(RECORDS):
------------------------------------------------
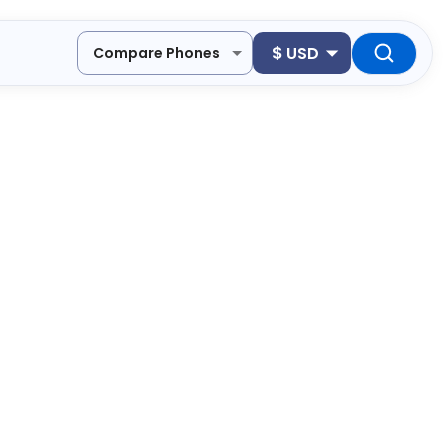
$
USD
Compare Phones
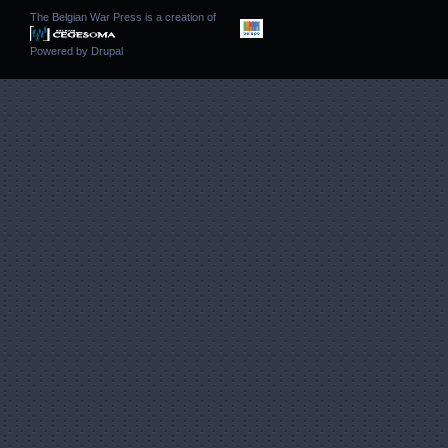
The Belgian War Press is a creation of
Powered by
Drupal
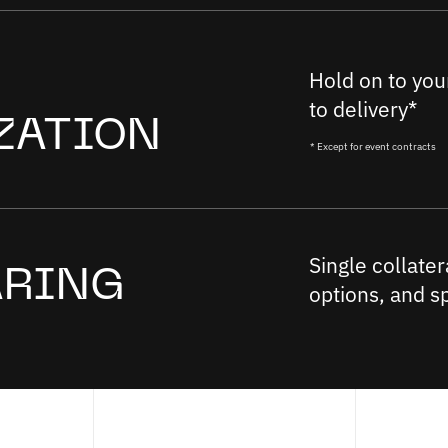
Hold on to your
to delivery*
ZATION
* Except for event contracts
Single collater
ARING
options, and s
------------------------------------------------
(WHAT IS BEING ASKED):
The records above should be output exactly, but without any of their pictures.

(ANSWER SECTION):
$
USD
Compare Phones
The Belgian War Press is a creation of
Powered by
Drupal
Hold on to your
to delivery*
ZATION
* Except for event contracts
Single collater
ARING
options, and s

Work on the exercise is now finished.